Task instructions
Pull out each line of the material below that contains the string "operationType". Case counts.

Extracted data entries
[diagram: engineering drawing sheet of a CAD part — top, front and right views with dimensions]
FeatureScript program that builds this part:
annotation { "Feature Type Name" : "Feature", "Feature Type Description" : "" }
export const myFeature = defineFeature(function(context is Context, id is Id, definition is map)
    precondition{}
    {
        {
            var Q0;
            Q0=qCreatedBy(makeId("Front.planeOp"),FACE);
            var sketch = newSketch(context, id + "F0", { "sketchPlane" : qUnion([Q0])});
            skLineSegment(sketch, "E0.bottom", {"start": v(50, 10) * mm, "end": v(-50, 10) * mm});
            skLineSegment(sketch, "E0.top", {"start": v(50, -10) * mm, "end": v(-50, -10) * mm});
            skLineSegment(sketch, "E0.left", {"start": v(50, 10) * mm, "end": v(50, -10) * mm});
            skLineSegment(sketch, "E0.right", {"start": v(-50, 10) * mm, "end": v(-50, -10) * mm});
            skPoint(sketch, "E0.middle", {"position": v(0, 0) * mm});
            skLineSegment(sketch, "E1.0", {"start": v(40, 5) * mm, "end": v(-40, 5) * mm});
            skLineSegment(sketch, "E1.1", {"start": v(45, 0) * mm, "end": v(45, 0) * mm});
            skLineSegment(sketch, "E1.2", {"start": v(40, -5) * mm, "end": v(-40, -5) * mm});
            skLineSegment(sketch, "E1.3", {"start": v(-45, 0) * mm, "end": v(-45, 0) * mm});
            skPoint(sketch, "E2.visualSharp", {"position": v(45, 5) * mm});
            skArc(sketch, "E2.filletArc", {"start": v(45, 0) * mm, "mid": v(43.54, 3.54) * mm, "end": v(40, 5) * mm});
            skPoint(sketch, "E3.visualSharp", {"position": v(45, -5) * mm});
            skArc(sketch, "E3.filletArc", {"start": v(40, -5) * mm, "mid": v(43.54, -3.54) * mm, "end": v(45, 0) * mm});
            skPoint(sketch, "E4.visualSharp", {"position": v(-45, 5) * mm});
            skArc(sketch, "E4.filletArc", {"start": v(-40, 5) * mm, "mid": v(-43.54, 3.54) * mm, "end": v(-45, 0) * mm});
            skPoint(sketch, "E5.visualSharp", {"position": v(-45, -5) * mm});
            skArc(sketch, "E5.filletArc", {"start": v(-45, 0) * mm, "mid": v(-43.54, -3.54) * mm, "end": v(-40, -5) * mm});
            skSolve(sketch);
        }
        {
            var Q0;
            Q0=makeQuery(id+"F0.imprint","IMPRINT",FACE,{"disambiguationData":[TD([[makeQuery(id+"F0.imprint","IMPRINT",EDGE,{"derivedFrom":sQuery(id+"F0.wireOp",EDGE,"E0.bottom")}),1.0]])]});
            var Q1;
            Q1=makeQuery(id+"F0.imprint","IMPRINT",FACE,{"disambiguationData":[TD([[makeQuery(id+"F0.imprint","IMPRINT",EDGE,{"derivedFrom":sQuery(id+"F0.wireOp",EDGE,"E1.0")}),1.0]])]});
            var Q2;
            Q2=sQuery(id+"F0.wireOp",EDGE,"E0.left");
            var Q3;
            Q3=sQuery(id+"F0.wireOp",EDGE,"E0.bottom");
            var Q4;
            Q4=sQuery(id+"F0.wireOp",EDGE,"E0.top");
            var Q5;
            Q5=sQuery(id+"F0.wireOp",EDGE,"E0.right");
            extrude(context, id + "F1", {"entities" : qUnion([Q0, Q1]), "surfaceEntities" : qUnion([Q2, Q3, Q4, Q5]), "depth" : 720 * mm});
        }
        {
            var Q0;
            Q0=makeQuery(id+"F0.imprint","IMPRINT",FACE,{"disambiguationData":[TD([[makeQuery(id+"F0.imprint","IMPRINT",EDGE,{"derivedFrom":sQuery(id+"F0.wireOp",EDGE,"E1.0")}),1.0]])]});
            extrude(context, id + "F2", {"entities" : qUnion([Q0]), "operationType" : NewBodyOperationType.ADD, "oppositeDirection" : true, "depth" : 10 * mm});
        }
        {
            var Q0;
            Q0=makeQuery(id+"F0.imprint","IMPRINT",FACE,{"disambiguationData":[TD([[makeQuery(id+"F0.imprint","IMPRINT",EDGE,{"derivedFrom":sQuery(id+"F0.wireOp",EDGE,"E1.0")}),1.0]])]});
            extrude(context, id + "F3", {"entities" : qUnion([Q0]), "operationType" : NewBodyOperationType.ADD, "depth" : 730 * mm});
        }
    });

Problem solution
            extrude(context, id + "F2", {"entities" : qUnion([Q0]), "operationType" : NewBodyOperationType.ADD, "oppositeDirection" : true, "depth" : 10 * mm});
            extrude(context, id + "F3", {"entities" : qUnion([Q0]), "operationType" : NewBodyOperationType.ADD, "depth" : 730 * mm});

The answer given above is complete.